UNB/ CS/ David Bremner/ teaching/ cs3383/ tests/ solutions1
  1. Basic asymptotics.

    • ∀ a>1 an ∈ O(nᵃ). It's enough to show that for n>n₀,

        an ≤ anᵃ
      

      i.e.

        n ≤ nᵃ
      

      take logs (base n) of both sides

        1 ≤ a
      

      which is true.

    • ∀ a>0, b > 0, nᵃ+nᵇ ∈ O(nᶜ) where c=a+b. W.l.o.g, suppose a ≤ b

        nᵃ + nᵇ ≤ 2nᵇ
      
        nᵇ ≤ nᶜ    (take logs of both sides)
      
        nᵃ + nᵇ ≤ 2nᶜ
      
  2. This recurrence is straightforward master theorem. Don't forget substitution method and recursion tree.

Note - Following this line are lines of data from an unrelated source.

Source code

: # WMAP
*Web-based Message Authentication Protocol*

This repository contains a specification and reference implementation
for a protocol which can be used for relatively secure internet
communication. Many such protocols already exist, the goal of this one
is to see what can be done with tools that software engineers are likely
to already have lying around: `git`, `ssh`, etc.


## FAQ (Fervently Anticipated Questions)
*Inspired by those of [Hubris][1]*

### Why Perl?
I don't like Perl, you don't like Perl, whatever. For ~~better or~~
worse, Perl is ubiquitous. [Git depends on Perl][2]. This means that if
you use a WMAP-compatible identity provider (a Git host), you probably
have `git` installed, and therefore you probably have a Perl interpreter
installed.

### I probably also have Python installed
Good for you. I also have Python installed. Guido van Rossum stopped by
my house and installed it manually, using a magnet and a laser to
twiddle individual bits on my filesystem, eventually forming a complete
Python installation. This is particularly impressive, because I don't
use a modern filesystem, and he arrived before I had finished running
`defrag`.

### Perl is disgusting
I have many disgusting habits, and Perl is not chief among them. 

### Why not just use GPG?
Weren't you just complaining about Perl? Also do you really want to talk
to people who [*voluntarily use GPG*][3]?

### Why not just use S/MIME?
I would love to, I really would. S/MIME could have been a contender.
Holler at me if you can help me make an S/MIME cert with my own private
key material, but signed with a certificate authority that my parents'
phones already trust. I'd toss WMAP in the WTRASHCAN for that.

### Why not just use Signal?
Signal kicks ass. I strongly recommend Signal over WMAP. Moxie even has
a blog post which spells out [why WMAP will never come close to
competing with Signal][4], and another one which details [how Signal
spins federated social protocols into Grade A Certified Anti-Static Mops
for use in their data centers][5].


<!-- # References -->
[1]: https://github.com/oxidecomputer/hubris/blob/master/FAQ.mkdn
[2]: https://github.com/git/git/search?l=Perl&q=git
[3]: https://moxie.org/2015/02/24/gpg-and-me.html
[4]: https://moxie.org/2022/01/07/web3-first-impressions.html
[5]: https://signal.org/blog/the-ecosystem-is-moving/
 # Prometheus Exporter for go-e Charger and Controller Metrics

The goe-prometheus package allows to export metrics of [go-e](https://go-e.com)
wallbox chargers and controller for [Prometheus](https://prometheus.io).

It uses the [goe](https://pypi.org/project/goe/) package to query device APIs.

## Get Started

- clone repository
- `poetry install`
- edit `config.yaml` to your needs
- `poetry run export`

  3. Some notation: lg n ≡ log₂ n; lg² n ≡ (lg n)² IH: T(n) ≤ c (lg² n), for some c≥ 1.

     T(n) ≤ c lg² (n/2)   (apply IH)
          = c (lg n -1)²
          = c [lg² n - 2lg n +1]
          = c lg² n - [2c·lg(n) - c]
    

    To force residual non-negative, we need

     2 lg(n) ≥ 1
    

    This holds for any integer n≥ 2

  4. String Append

    • Concatentation is Θ(1)

       T(l) = T(l-1) + Θ(1)
            = ∑{ Θ(1)  | 0 ≤ i ≤ l} = Θ(l)
      
    • S ∘ a is Θ(|S|)

        T(l) = T(l-1) + Θ(k+l)
             ≤ T(l-1) + c(k+l)
             ≤ ∑ { c(k+i) | 0 ≤ i ≤ l }
             ≤ ckl + cl(l+1)/2
             ∈ O(kl + l²)
      

    Ω proof would be the same, with a difference constant and ≥ instead of ≤

  5. Unlucky Pete.

    • Formulating problem

        N ≡ ∑ { Xᵢ |i≥ 1}
      
        Xᵢ = 1 if UP takes the course ≥ i times, 0 otherwise
      
    • Calculating expectation

        E[N] = E[∑Xᵢ] = ∑ E[Xᵢ] (L.O.E.)
      
        E[Xᵢ] = (1-p)ⁱ/(1-p)
      
        E[N] = ∑ { (1-p)ⁱ/(1-p) | i ≥ 1}
             = ∑ { (1-p)ⁱ | i ≥ 0}
      
             = 1/(1-(1-p))  Geometric series
             = 1/p
      
  6. The random part of the run time is how many times the repeat loop runs. Note that A[p] has a 1/n chance of being the maximum, and apply the same analysis as for question 4 to get

     E[N] = ∑ { (1-1/n)ⁱ | i ≥ 0} = n
    

    Since each iteration is Θ(n), that gives a total of Θ(n²)

  7. Solving recurrences

    • T(n) = ∑ { iᶜ ∣ 1≤ i ≤ n }. Bound above by n times largest term. Bound below by n/2 times the n/2 smallest term. Θ(n^{c+1})

    • T(n) = ∑ { cⁱ ∣ 1≤ i ≤ n } Geometric series.